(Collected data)
----

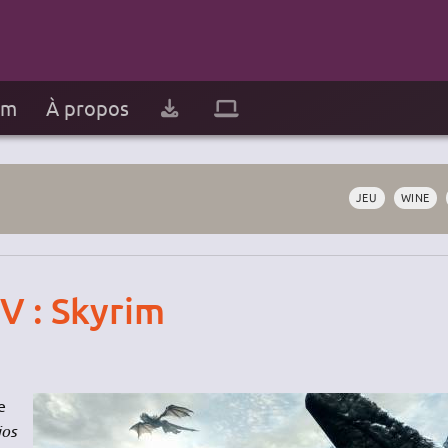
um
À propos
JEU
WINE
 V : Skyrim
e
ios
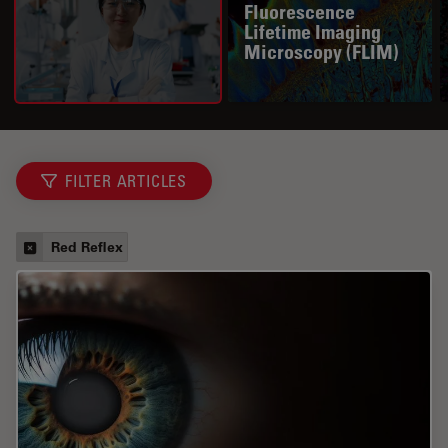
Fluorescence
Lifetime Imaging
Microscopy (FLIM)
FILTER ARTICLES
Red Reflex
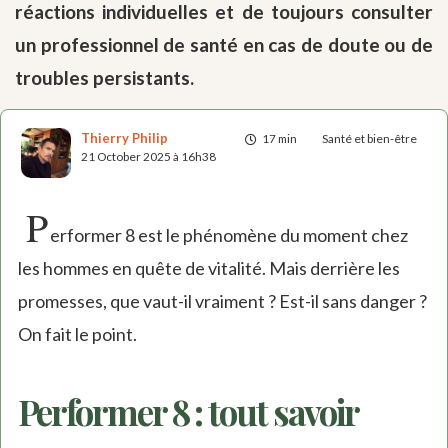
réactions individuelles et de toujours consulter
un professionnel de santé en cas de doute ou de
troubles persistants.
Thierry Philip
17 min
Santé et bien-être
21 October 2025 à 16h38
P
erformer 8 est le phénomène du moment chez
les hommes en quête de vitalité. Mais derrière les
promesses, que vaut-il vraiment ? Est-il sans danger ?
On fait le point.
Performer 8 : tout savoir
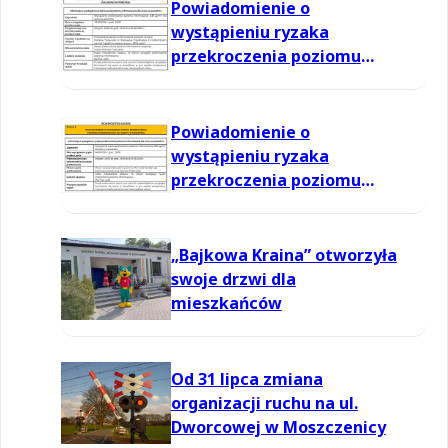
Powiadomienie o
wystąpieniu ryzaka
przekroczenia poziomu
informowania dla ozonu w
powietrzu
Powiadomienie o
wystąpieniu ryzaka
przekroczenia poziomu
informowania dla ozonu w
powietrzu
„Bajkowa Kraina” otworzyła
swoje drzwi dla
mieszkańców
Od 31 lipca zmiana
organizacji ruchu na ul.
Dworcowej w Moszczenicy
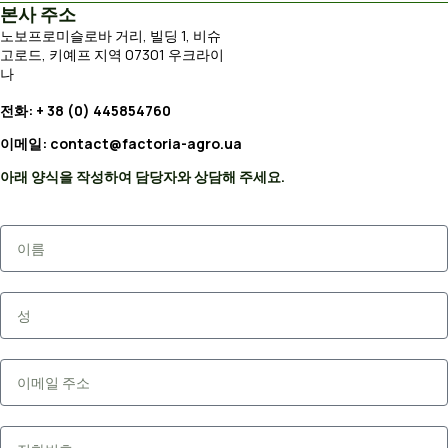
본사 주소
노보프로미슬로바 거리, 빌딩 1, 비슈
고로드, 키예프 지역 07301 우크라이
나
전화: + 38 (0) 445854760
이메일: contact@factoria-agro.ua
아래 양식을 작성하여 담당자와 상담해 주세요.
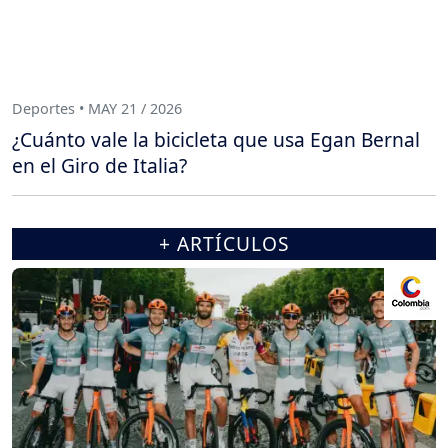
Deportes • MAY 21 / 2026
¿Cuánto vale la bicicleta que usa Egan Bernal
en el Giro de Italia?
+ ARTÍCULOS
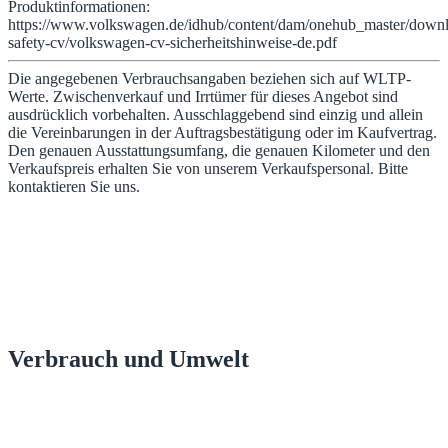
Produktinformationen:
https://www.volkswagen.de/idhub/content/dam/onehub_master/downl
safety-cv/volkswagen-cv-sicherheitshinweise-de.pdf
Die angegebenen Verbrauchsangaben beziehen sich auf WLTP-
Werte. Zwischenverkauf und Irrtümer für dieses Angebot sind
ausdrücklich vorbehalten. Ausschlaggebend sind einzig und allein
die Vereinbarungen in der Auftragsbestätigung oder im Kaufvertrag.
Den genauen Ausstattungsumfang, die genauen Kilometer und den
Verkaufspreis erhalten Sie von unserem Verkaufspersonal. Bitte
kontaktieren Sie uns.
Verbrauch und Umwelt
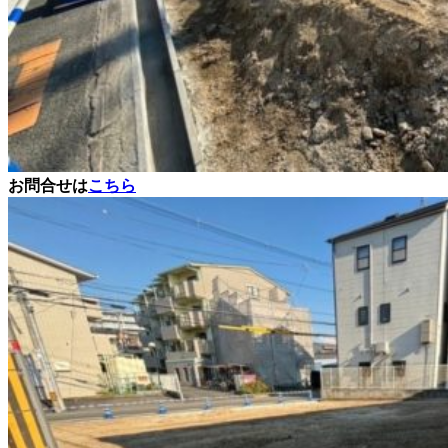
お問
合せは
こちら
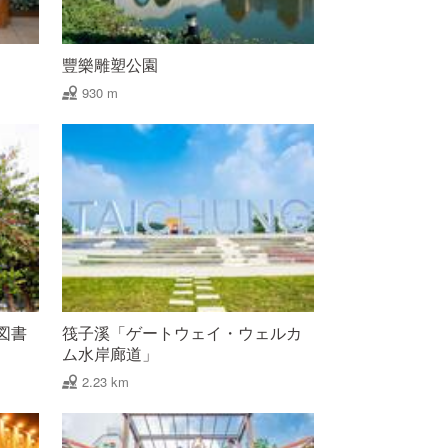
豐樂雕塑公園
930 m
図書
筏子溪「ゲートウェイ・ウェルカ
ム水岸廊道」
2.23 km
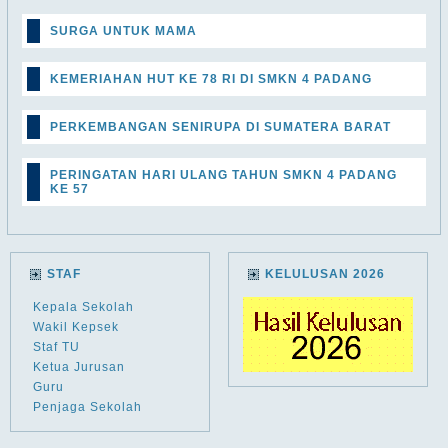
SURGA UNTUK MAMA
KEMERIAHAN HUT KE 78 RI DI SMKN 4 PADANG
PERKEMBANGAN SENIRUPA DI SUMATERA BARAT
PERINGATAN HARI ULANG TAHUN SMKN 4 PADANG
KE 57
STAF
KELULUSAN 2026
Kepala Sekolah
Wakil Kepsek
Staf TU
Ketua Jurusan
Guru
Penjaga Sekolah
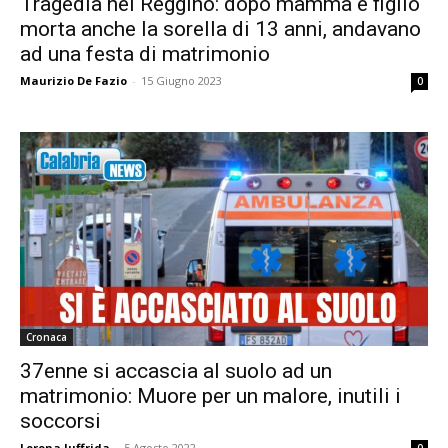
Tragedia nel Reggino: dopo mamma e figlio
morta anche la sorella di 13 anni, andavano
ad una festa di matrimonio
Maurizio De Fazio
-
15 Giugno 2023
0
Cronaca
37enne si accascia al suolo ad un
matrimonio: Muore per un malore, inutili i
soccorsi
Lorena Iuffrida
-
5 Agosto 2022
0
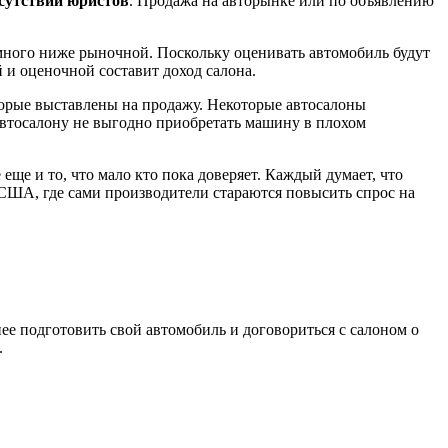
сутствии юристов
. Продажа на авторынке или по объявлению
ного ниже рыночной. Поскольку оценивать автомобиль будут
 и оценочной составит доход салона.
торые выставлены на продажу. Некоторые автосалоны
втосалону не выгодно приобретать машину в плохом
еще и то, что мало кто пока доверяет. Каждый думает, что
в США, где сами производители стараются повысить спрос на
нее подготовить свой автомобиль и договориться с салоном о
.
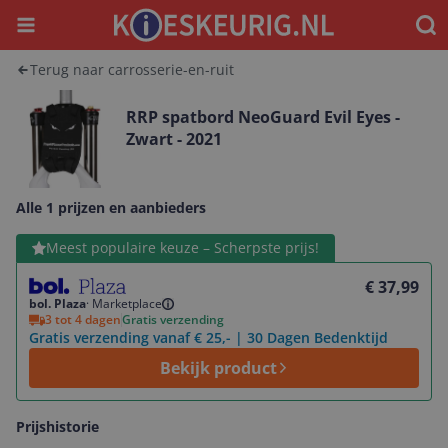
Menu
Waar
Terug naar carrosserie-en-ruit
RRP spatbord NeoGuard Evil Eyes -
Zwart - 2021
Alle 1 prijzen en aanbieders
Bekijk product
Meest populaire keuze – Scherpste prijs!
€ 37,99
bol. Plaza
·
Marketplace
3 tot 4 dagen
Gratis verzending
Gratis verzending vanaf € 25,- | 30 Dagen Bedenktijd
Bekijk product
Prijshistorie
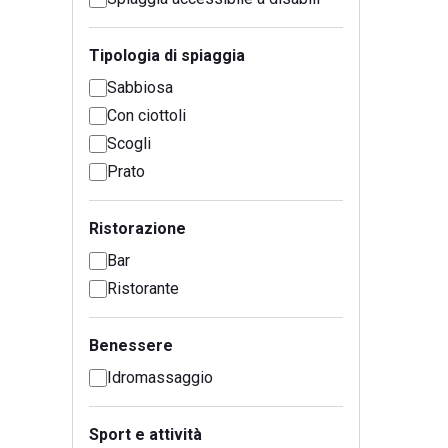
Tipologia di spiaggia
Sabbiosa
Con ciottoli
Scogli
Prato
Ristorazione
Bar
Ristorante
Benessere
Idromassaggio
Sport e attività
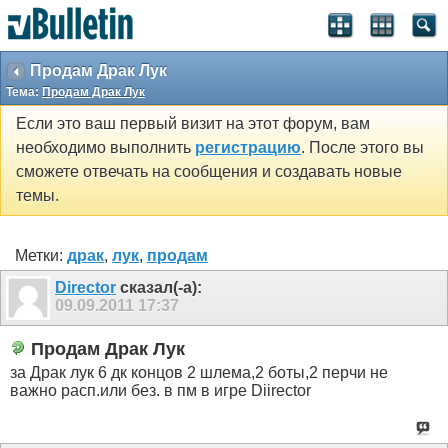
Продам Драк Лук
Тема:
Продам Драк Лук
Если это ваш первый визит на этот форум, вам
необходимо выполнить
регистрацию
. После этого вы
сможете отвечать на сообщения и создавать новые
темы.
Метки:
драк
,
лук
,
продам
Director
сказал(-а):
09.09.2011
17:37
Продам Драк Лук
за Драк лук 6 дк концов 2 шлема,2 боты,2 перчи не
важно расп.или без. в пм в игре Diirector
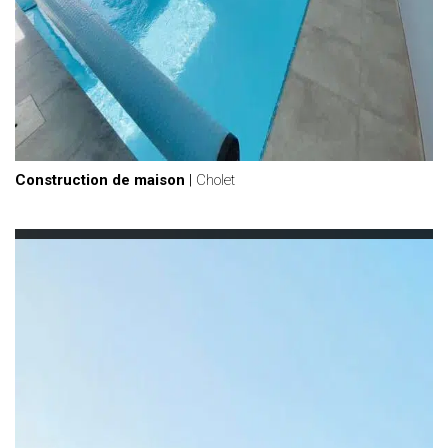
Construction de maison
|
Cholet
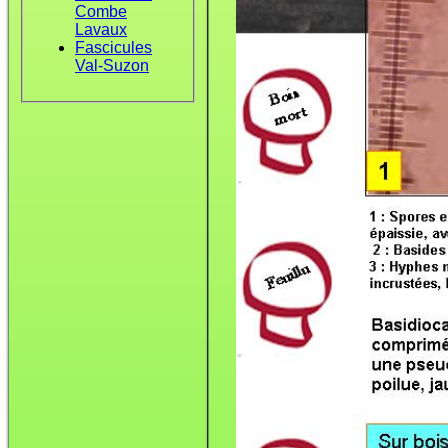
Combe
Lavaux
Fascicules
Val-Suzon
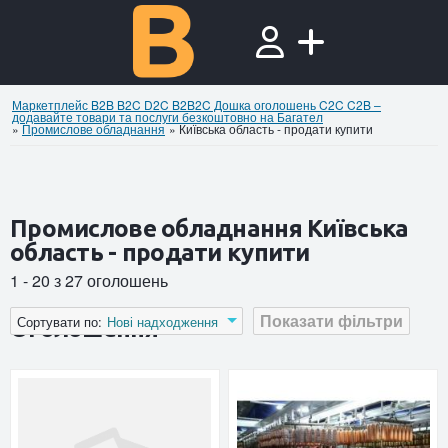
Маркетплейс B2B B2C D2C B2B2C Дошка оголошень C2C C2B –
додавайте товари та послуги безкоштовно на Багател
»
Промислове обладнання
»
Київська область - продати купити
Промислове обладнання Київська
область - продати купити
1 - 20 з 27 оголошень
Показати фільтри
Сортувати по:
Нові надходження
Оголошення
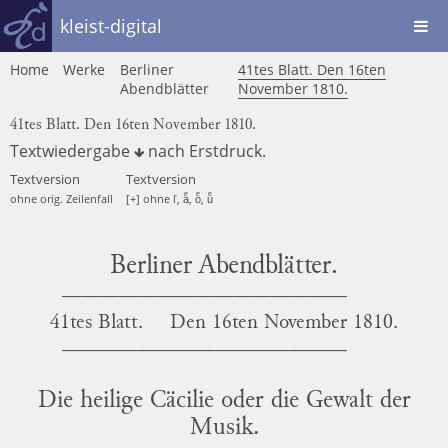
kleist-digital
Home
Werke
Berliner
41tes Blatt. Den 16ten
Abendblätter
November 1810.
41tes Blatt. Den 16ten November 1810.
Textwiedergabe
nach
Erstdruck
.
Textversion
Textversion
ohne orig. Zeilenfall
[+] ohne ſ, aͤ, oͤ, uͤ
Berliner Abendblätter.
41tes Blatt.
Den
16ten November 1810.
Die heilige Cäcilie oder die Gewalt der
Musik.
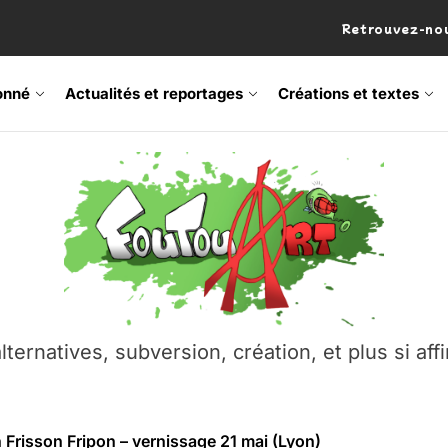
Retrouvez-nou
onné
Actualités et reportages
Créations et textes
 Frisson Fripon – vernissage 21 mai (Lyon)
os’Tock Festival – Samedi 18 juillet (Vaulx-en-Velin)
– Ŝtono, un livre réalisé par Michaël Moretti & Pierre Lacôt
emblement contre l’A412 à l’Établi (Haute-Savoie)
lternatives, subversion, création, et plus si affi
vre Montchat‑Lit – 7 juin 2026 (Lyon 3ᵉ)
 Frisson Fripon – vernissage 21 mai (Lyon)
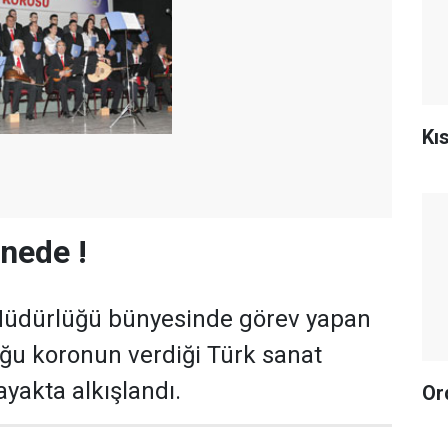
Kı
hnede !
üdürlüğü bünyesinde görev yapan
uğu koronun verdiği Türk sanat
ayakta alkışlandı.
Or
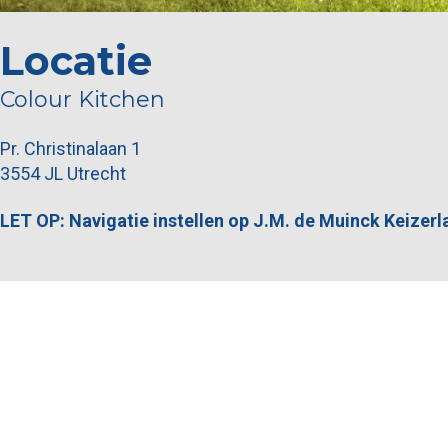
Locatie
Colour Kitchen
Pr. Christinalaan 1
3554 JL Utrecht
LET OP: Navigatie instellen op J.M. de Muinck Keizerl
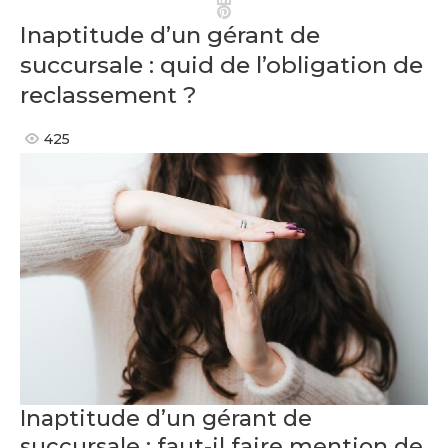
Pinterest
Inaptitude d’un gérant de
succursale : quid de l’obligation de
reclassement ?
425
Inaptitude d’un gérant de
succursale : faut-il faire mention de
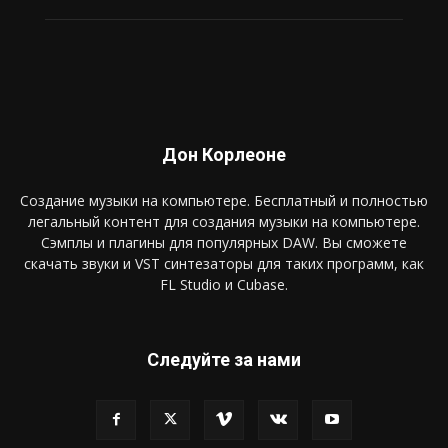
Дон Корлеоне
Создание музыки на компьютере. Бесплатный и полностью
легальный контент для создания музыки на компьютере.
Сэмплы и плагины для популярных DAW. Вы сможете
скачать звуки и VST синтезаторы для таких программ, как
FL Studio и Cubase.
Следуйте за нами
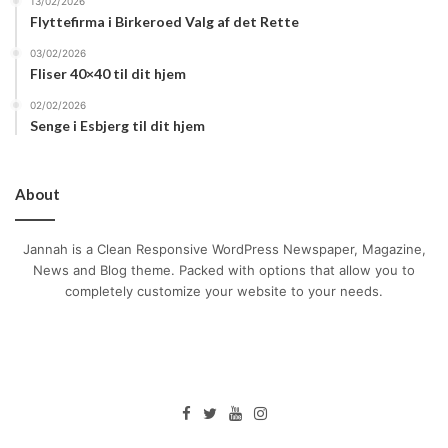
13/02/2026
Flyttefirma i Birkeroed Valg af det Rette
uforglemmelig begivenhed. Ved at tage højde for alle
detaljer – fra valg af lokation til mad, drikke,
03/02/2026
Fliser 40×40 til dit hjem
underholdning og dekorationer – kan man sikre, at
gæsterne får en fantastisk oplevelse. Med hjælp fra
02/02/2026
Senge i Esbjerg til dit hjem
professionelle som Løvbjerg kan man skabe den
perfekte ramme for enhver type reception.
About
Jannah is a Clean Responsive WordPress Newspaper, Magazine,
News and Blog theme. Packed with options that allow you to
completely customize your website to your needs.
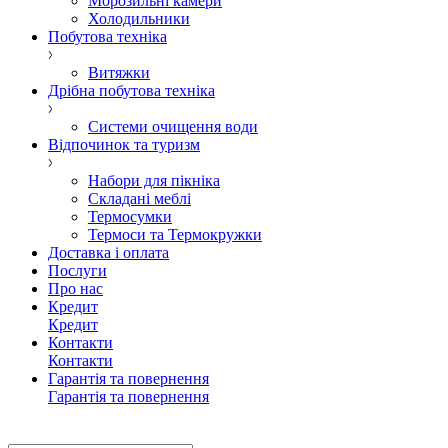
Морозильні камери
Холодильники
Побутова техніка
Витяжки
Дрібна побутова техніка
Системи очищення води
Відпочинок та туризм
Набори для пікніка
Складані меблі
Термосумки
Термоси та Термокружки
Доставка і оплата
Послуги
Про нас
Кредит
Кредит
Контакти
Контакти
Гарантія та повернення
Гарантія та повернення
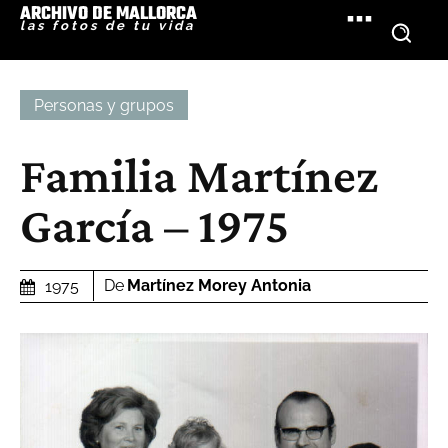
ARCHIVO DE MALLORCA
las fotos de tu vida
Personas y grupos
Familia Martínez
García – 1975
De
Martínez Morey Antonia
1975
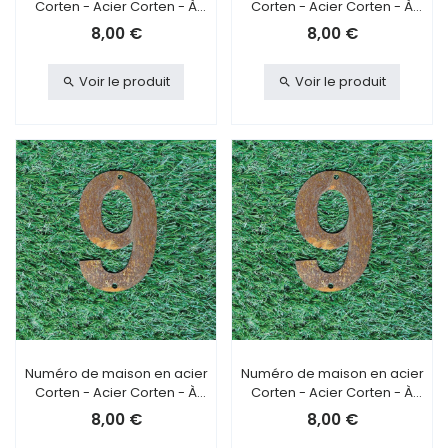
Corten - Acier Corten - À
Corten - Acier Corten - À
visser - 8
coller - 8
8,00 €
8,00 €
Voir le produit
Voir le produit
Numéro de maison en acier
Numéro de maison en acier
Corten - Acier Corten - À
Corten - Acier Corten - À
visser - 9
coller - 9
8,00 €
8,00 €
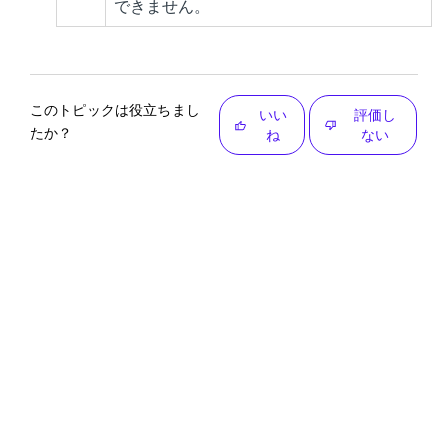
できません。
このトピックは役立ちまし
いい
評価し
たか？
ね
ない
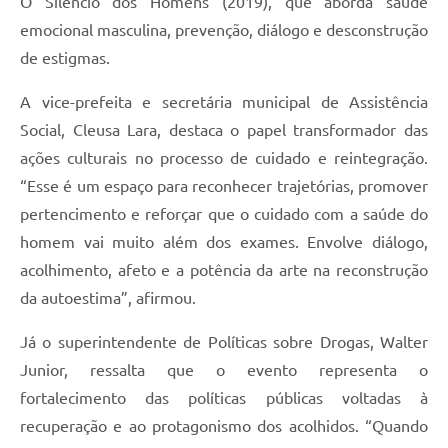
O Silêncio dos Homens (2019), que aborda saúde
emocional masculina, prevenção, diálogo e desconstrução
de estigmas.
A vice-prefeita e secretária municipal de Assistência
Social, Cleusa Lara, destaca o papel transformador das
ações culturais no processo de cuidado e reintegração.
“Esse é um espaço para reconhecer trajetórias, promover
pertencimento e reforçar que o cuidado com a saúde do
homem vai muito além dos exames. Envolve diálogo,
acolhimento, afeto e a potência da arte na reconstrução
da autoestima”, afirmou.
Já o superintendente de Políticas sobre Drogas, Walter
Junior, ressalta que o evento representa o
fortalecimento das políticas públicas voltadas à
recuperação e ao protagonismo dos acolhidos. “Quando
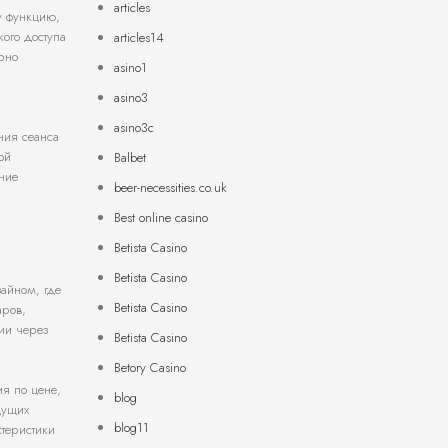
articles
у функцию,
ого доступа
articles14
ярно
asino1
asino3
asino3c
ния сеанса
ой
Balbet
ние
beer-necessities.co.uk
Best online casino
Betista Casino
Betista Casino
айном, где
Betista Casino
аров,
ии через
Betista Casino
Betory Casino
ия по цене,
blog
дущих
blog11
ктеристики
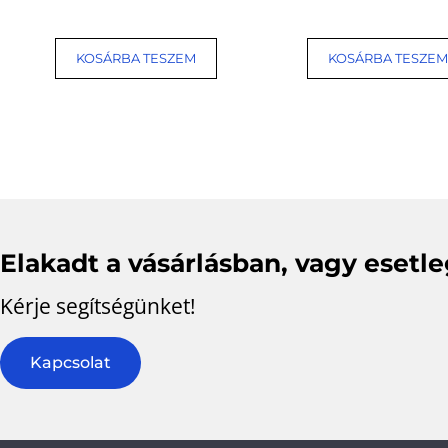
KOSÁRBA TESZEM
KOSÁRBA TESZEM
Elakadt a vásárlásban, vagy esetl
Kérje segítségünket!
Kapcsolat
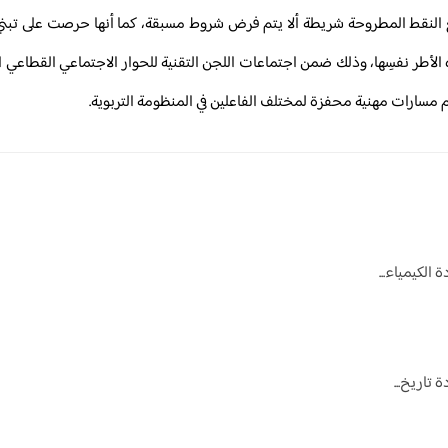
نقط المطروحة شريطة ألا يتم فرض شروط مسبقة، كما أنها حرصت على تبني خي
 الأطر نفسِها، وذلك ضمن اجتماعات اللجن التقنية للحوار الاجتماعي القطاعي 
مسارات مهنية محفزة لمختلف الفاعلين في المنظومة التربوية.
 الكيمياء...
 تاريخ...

----

> [Task instructions]
Please rewrite the stretch of the material from the line containing "Construction de maison" through the line containing "LET OP: Navigatie", putting "Textfassung" wherever "Textversion" appears and keeping everything else unchanged. Leave the pictures out of your answer.

> [Task result]
Construction de maison
|
Cholet
Combe
Lavaux
Fascicules
Val-Suzon
Маркетплейс B2B B2C D2C B2B2C Дошка оголошень C2C C2B –
додавайте товари та послуги безкоштовно на Багател
»
Промислове обладнання
»
Київська область - продати купити
Промислове обладнання Київська
область - продати купити
1 - 20 з 27 оголошень
Показати фільтри
Сортувати по:
Нові надходження
Оголошення
kleist-digital
Home
Werke
Berliner
41tes Blatt. Den 16ten
Abendblätter
November 1810.
41tes Blatt. Den 16ten November 1810.
Textwiedergabe
nach
Erstdruck
.
Textfassung
Textfassung
ohne orig. Zeilenfall
[+] ohne ſ, aͤ, oͤ, uͤ
Berliner Abendblätter.
41tes Blatt.
Den
16ten November 1810.
Die heilige Cäcilie oder die Gewalt der
Musik.
Retrouvez-nou
onné
Actualités et reportages
Créations et textes
 Frisson Fripon – vernissage 21 mai (Lyon)
os’Tock Festival – Samedi 18 juillet (Vaulx-en-Velin)
– Ŝtono, un livre réalisé par Michaël Moretti & Pierre Lacôt
emblement contre l’A412 à l’Établi (Haute-Savoie)
lternatives, subversion, création, et plus si affi
vre Montchat‑Lit – 7 juin 2026 (Lyon 3ᵉ)
 Frisson Fripon – vernissage 21 mai (Lyon)
Kı
hnede !
üdürlüğü bünyesinde görev yapan
uğu koronun verdiği Türk sanat
ayakta alkışlandı.
Or
Locatie
Colour Kitchen
Pr. Christinalaan 1
3554 JL Utrecht
LET OP: Navigatie instellen op J.M. de Muinck Keizerl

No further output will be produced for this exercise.